● **AIM OF THE EXERCISE**: In the data that follows, find the line containing "pose… The fit"; then quote that line and every line after it, exactly, through the last one.

● **MATERIAL PROVIDED**:

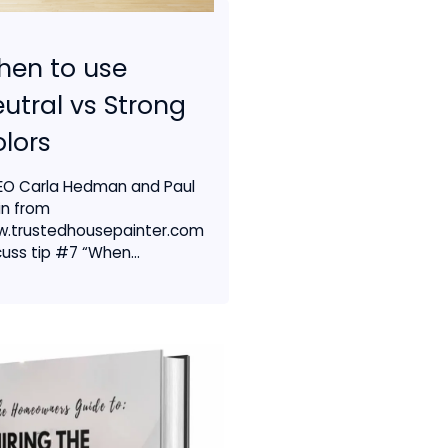
hen to use
utral vs Strong
lors
EO Carla Hedman and Paul
in from
.trustedhousepainter.com
cuss tip #7 “When...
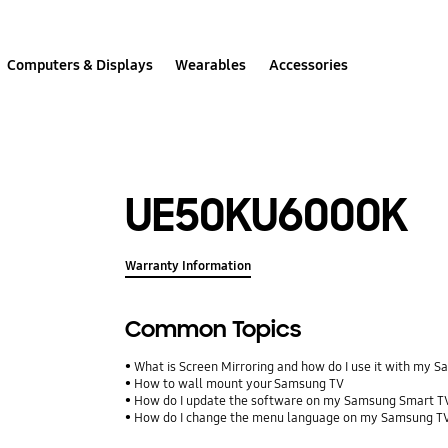
Computers & Displays
Wearables
Accessories
UE50KU6000K
Warranty Information
Common Topics
What is Screen Mirroring and how do I use it with my 
How to wall mount your Samsung TV
How do I update the software on my Samsung Smart T
How do I change the menu language on my Samsung T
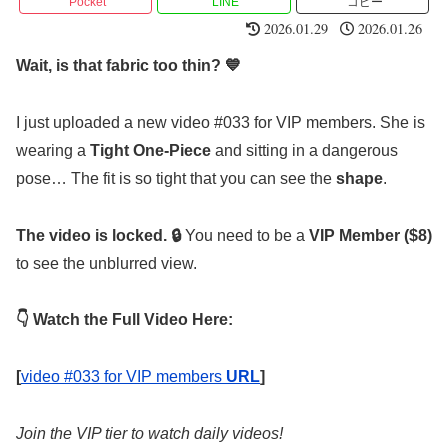
Pocket
LINE
コピー
2026.01.29
2026.01.26
Wait, is that fabric too thin? 💙
I just uploaded a new video #033 for VIP members. She is
wearing a
Tight One-Piece
and sitting in a dangerous
pose… The fit is so tight that you can see the
shape
.
The video is locked. 🔒
You need to be a
VIP Member ($8)
to see the unblurred view.
👇 Watch the Full Video Here:
[
video #033 for VIP members
URL
]
Join the VIP tier to watch daily videos!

● **WRITTEN SOLUTION**:
pose… The fit is so tight that you can see the
shape
.
The video is locked. 🔒
You need to be a
VIP Member ($8)
to see the unblurred view.
👇 Watch the Full Video Here:
[
video #033 for VIP members
URL
]
Join the VIP tier to watch daily videos!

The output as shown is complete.